Given text
- - - -
Software Development

S.A.D. - Seasonal Ada Disorder

Last Sunday, I announced the "0.1" release of my memcache-ada project on comp.lang.ada, thus ending a 2 month experiment with the Ada programming language.

In my previous post on the topic, I mentioned some of the things that interested me with regards to Ada and while I didn't use all the concepts that make Ada a powerful language, I can now confidentally say that I know enough to be dangerous (not much more though).

Old school
This is what my coworkers thought of me, learning Ada.

All said and done I spent less than two months off and on creating memcache-ada, mostly on my morning and evening commutes. The exercise of beginning and ending my day with a language which tends to be incredibly strict was interesting to say the least. Due to the lack of an REPL such as Python's, I found myself writing more and more unit and integration tests to get a feel for the language and the behavior of my library.

Ada? Surely you jest Mr. Pythonman

The past couple weeks I've been spending my BART commutes learning the Ada programming language. Prior to starting to research Ada, I sat in my office frustrated with Python for my free time hackery. Don't get me wrong, I love the Python language, I have enjoyed the ease of use, dynamic model, rapid prototyping and expressiveness of the Python language, I just fall into slumps occasionally where some of Python's "quirks" utterly infuriating. Quirks such as its loosey-goosey type system (which I admittedly take advantage of often), lack of good concurrency in the language, import subsystem which has driven lesser men mad and its difficulty in scaling organically for larger projects (I've not yet seen a large Python codebase that hasn't been borderline "clusterfuck".)

Before you whip out the COBOL and Fortran jokes, I'd like to let it known up front that Ada is a modern language (as I mentioned on reddit, the first Ada specification was in 1983, 11 years after C debuted, and almost 30 years after COBOL and Fortran were designed). It was most recently updated with the "Ada 2005" revision and supports a lot of the concepts one expects from modern programming languages. For me, Ada has two strong-points that I find attractive: extra-strong typing and built-in concurrency.
- - - -
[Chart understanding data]
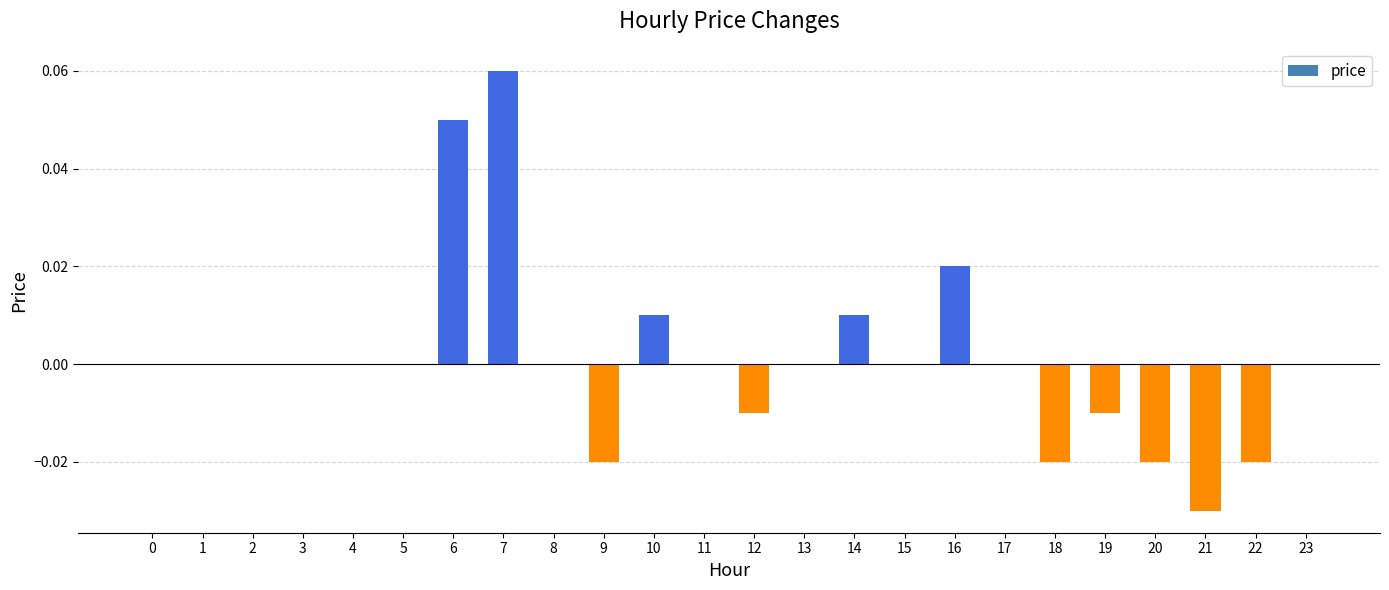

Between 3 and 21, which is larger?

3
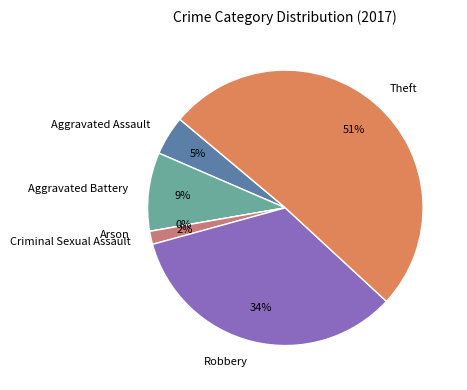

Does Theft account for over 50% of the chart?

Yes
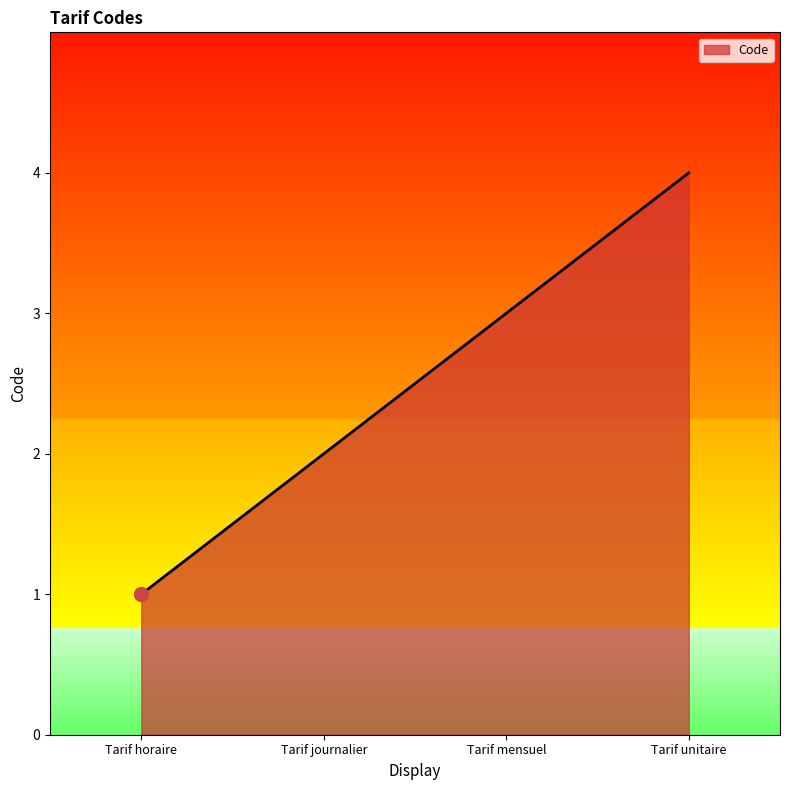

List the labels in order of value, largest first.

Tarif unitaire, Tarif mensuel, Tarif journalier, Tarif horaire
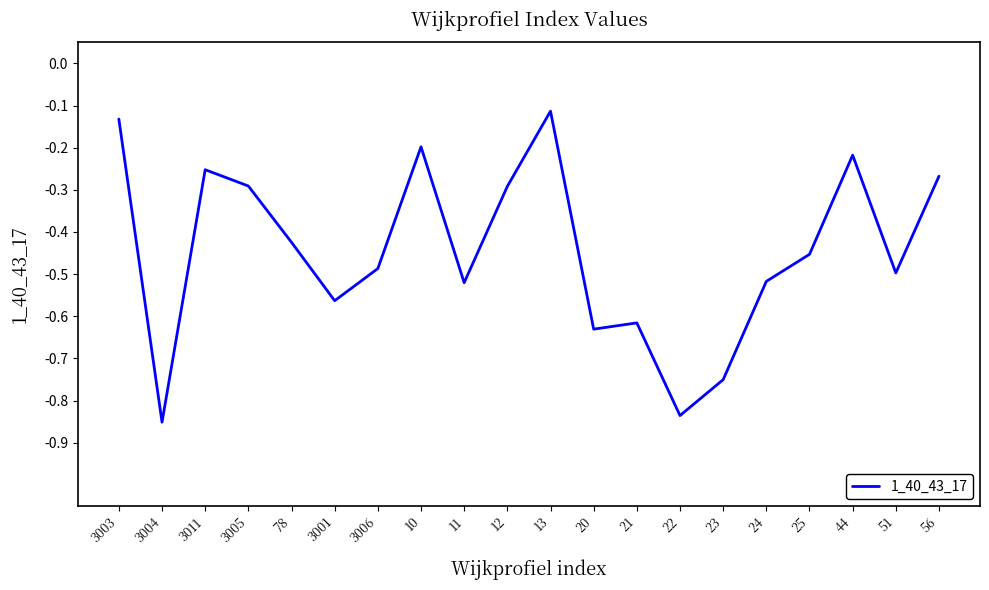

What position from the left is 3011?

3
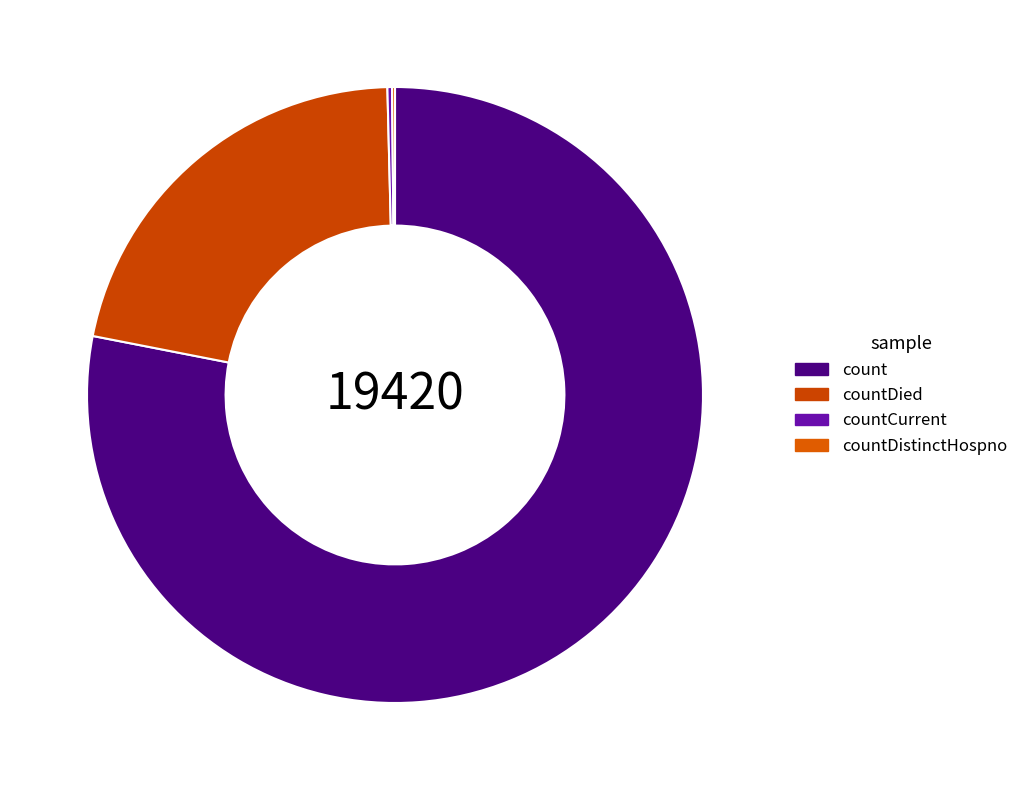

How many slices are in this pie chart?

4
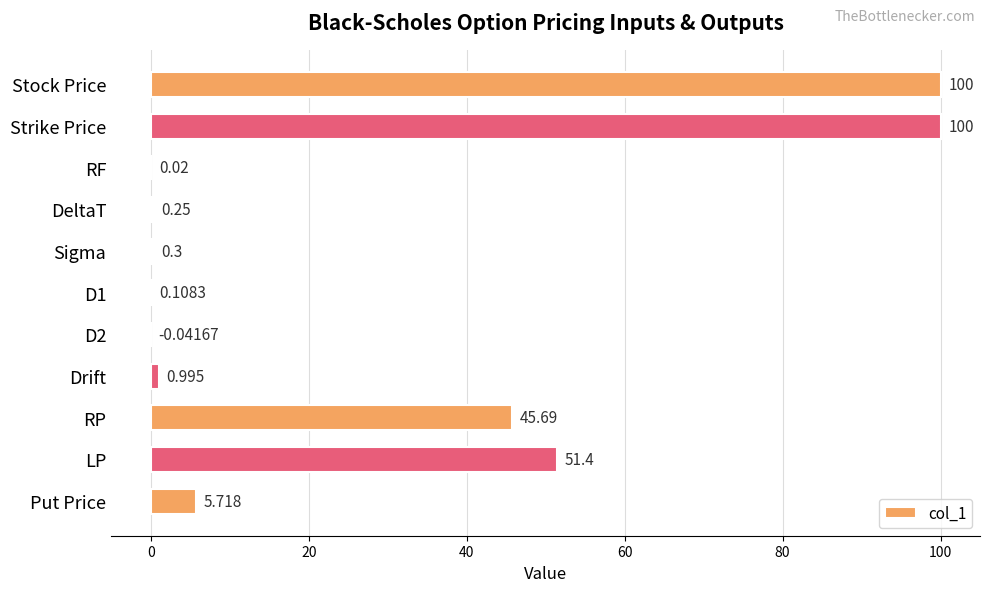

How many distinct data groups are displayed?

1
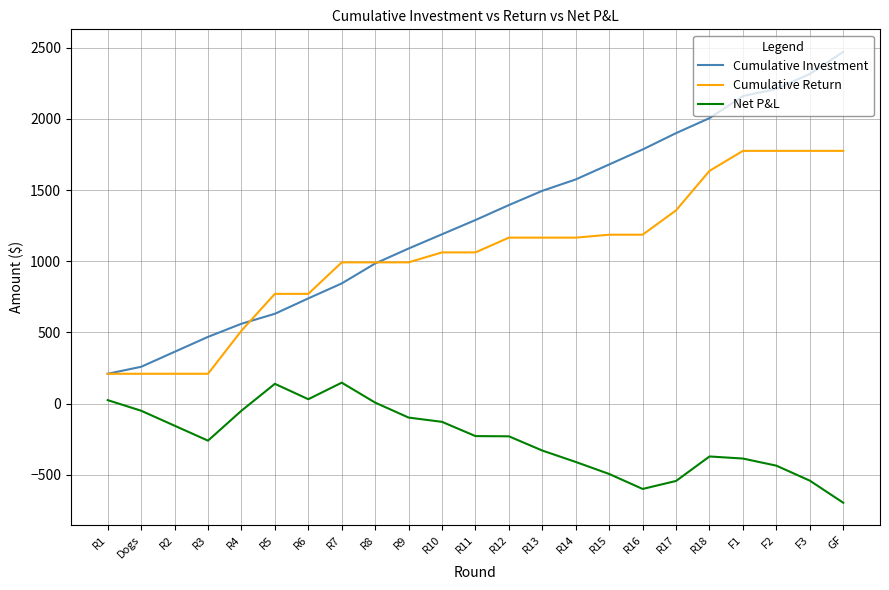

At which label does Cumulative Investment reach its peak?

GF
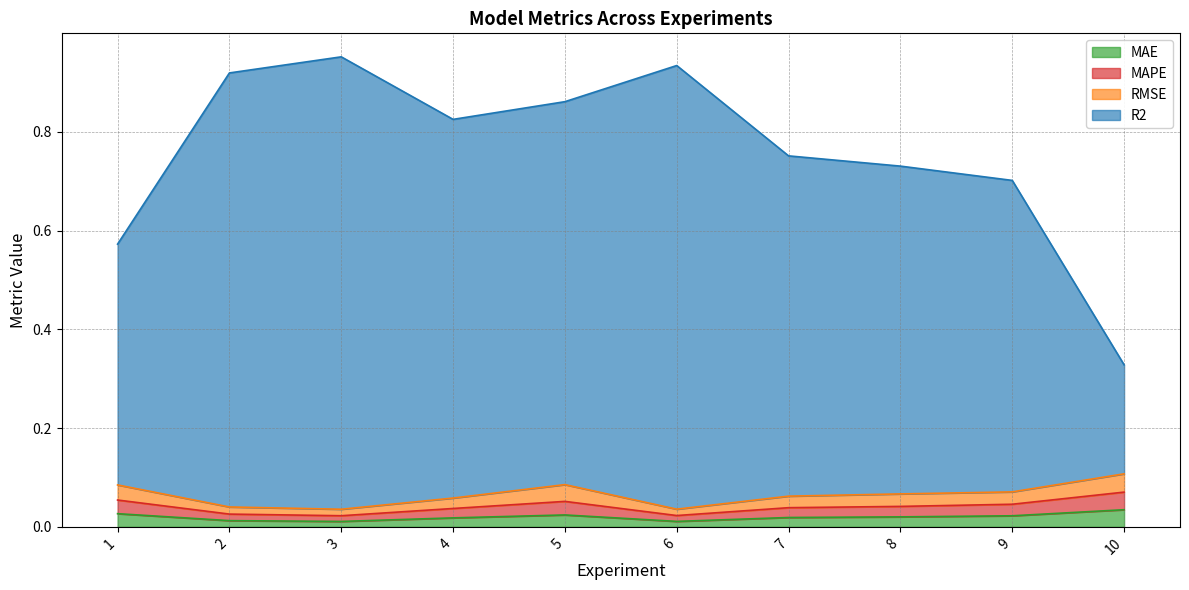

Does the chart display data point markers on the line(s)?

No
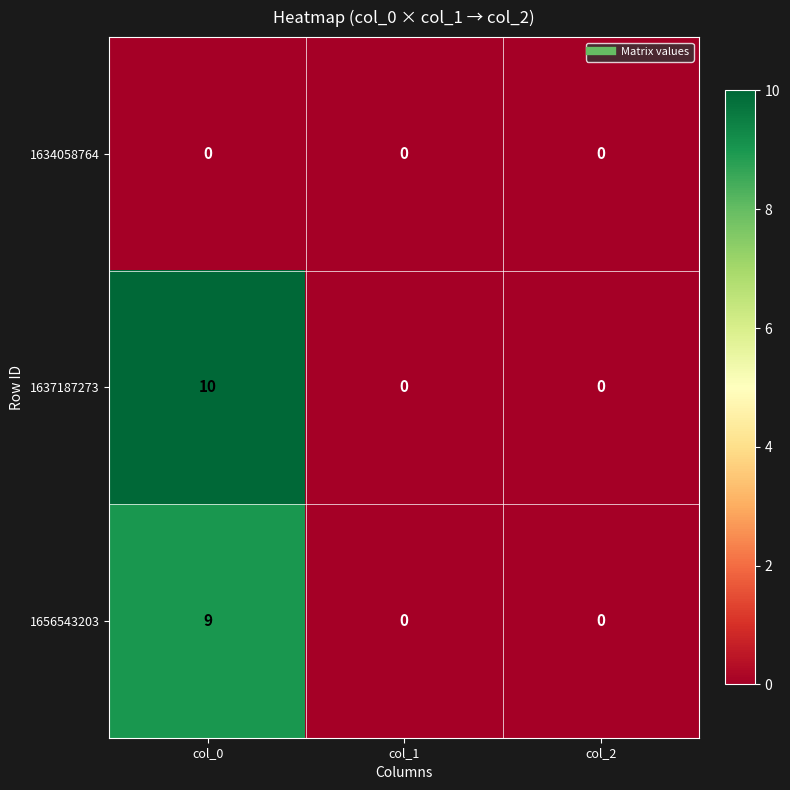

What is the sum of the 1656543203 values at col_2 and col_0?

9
- - - -
Work order 1
Retype the entire blog post about learning Ada, word for word.
Work order 2
Echo the records from the line holding "How many distinct data groups are displayed?" through the end of the records, inclusive, keeping each line unchanged. Leave out the pictures.
The blog post on learning Ada and the records are unrelated material.

Written solution 1
Software Development

S.A.D. - Seasonal Ada Disorder

Last Sunday, I announced the "0.1" release of my memcache-ada project on comp.lang.ada, thus ending a 2 month experiment with the Ada programming language.

In my previous post on the topic, I mentioned some of the things that interested me with regards to Ada and while I didn't use all the concepts that make Ada a powerful language, I can now confidentally say that I know enough to be dangerous (not much more though).

Old school
This is what my coworkers thought of me, learning Ada.

All said and done I spent less than two months off and on creating memcache-ada, mostly on my morning and evening commutes. The exercise of beginning and ending my day with a language which tends to be incredibly strict was interesting to say the least. Due to the lack of an REPL such as Python's, I found myself writing more and more unit and integration tests to get a feel for the language and the behavior of my library.

Ada? Surely you jest Mr. Pythonman

The past couple weeks I've been spending my BART commutes learning the Ada programming language. Prior to starting to research Ada, I sat in my office frustrated with Python for my free time hackery. Don't get me wrong, I love the Python language, I have enjoyed the ease of use, dynamic model, rapid prototyping and expressiveness of the Python language, I just fall into slumps occasionally where some of Python's "quirks" utterly infuriating. Quirks such as its loosey-goosey type system (which I admittedly take advantage of often), lack of good concurrency in the language, import subsystem which has driven lesser men mad and its difficulty in scaling organically for larger projects (I've not yet seen a large Python codebase that hasn't been borderline "clusterfuck".)

Before you whip out the COBOL and Fortran jokes, I'd like to let it known up front that Ada is a modern language (as I mentioned on reddit, the first Ada specification was in 1983, 11 years after C debuted, and almost 30 years after COBOL and Fortran were designed). It was most recently updated with the "Ada 2005" revision and supports a lot of the concepts one expects from modern programming languages. For me, Ada has two strong-points that I find attractive: extra-strong typing and built-in concurrency.

Written solution 2
How many distinct data groups are displayed?

1

At which label does Cumulative Investment reach its peak?

GF

Does the chart display data point markers on the line(s)?

No

What is the sum of the 1656543203 values at col_2 and col_0?

9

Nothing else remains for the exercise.